Appreciate the Power of Goal-Setting

Updated: Jun 25

"A goal is a dream with a deadline." -Napoleon Hill

How many of you have goals that you want to accomplish?

How many of you write your goals down?

How many of you write your goals down and write down what actions you need to accomplish them?

How many of you write your goals and actions down and share this information with a supportive friend?

How many of you write your goals and actions down, share this information, and send weekly reports of your progress to a supportive friend?

Experts on the science of success know the brain is a goal-seeking organism. Whatever goal you give to your subconscious mind, it will work nonstop to achieve.

The personal development industry has long cited a study on goal-setting done at Yale University in which only 3% of the graduating class had written specific goals for their future. Twenty years later, 3% were earning an astounding ten times more than the group with no clear goals. The trouble is, this "study" turns out to be an urban myth - no such study existed.

Because of this, a professor at The Dominican University of California decided to conduct a new study to focus on how goal achievement is influenced by writing down one's goals, committing to goal-directed service, and being held accountable for those actions.

A total of 267 participants ranging from 23 to 72 were recruited from all around the world and included various professions. Participants were assigned to one of 5 groups randomly.

Group 1 thought deeply about their goals - what they wanted to accomplish over the next four weeks - but not to write them down.

Groups 2, 3, 4 and 5 wrote down their goals.

Group 3 formulated a list of action commitments.

Group 4 formulated a list of action commitments and then sent their goals and action commitments to a supportive friend.

Group 5 did all of the above and provided a weekly progress report to a friend.

Af 4 weeks, the participants rated their progress. Group 1 completed only 43% of their goals, while participants in Group 5 achieved 76% of their goals. That's a 33% increase over Group 1.
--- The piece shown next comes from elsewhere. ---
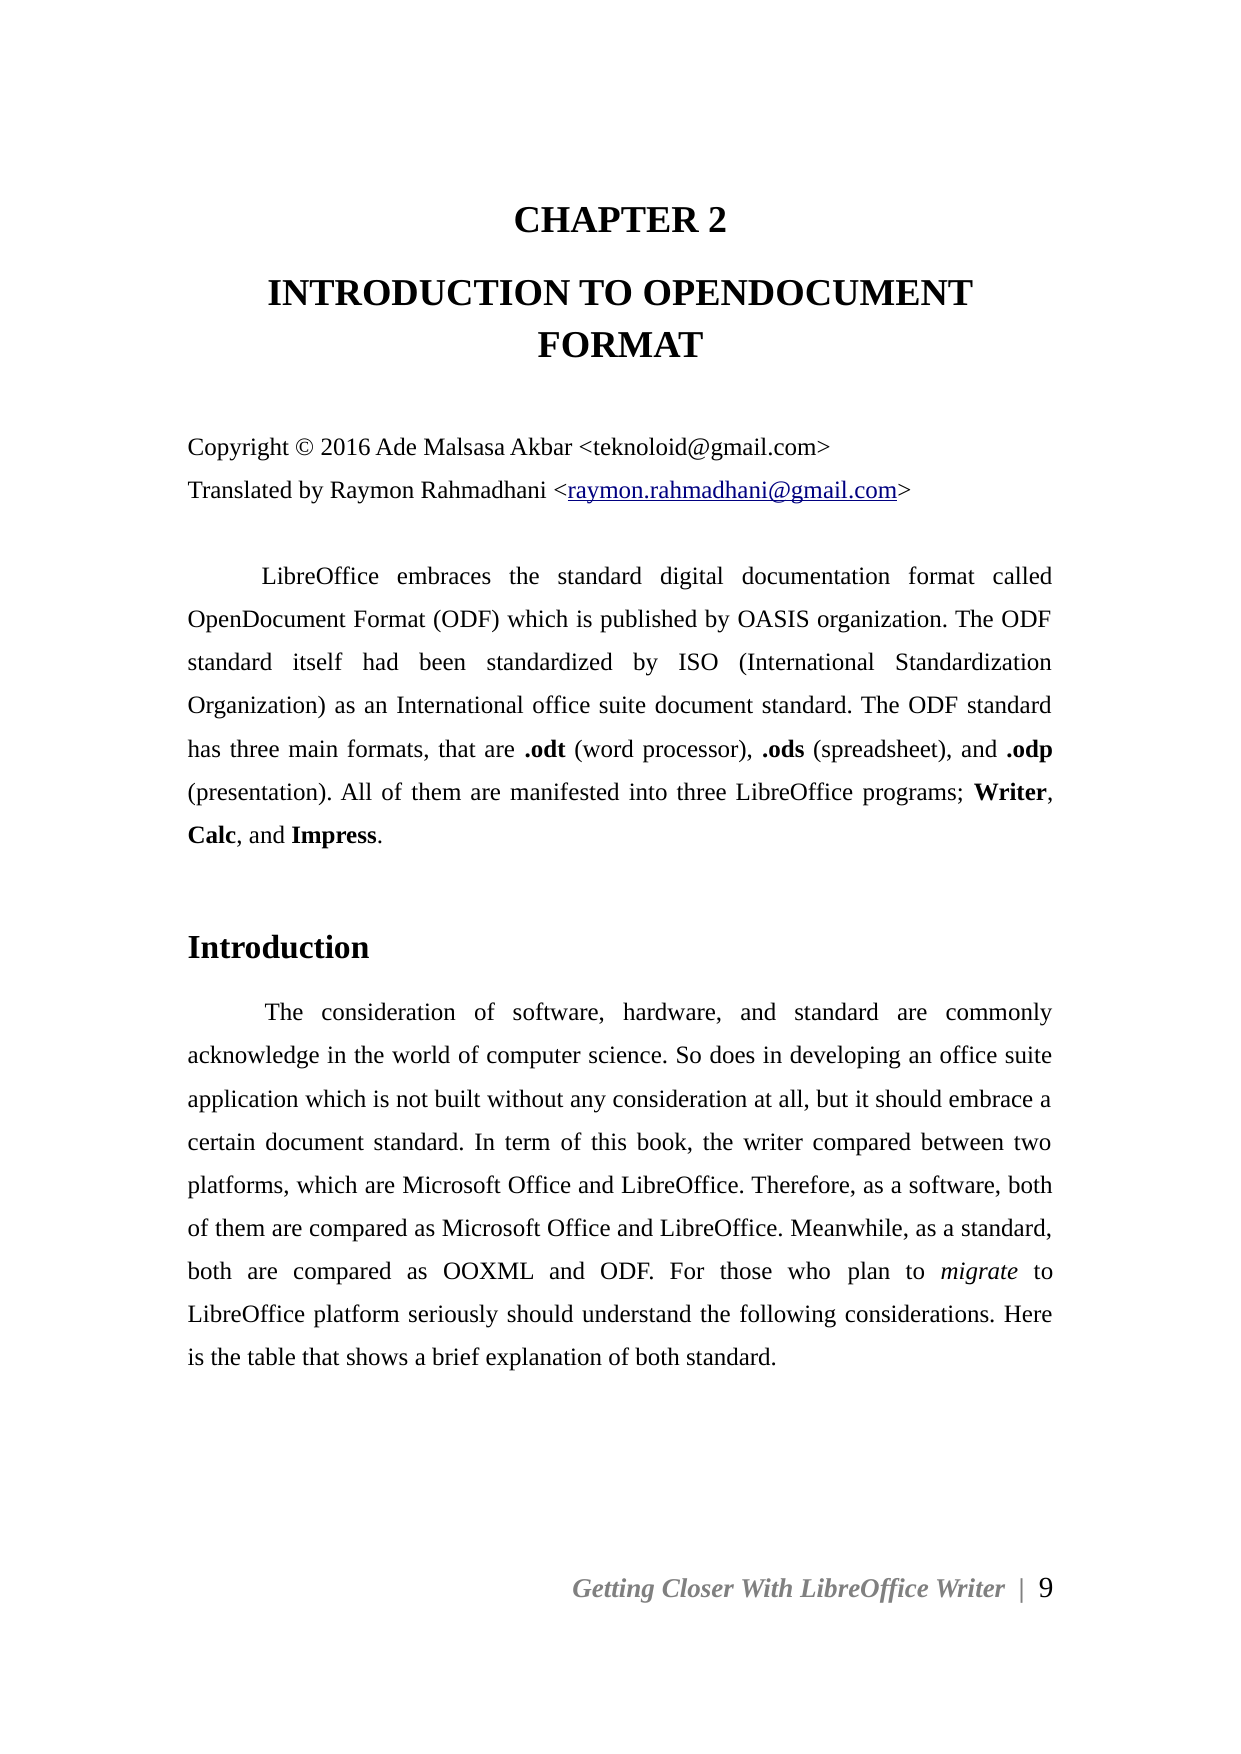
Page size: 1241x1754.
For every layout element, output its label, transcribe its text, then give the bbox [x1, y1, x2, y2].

This study provides empirical evidence for the importance and effectiveness of three essential success principles: (1) writing down your goals; (2) making a public declaration of your goals; and (3) being accountable to another person - such as a coach, an accountability partner, or a mastermind group - for the achievement of your goals.

Also, consider this: According to a study conducted by David Kohl, 80% of Americans report that they don't have goals. Some 16% say they do have goals, but they don't write them down. Less than 4% take the time to write down their goals, and less than 1% review them regularly. This small percentage of Americans, who write down their goals and check them periodically, earn nine times more throughout their lifetimes than those who don't set goals. This study alone should motivate you to write down your goals.

The message that I want to leave you with today is to appreciate the power of goal-setting. These days, it seems that everyone knows what goals are and why we should all have them. We hear and read about them all the time. We are also influenced and encouraged to set goals by the multitude of apps available to us: setting goals for our finances, health and fitness, and anything else we wish.

The problem is that most people go about it the wrong way. As the studies show, most people do not write down their goals. When people write down their goals, they do so incorrectly: they do not make their goals specific and measurable by stating how much and by when? I see this often in the work that I do: professional coaching and training.

So, if you want to achieve more success in your business, career, and personal life, I strongly encourage you to write both your goals and your actions down, share this information, and send weekly reports of your progress to a supportive friend. If you were to do that, you would more likely be earning nine times more throughout your life than those who don't set goals. It will be well worth the effort.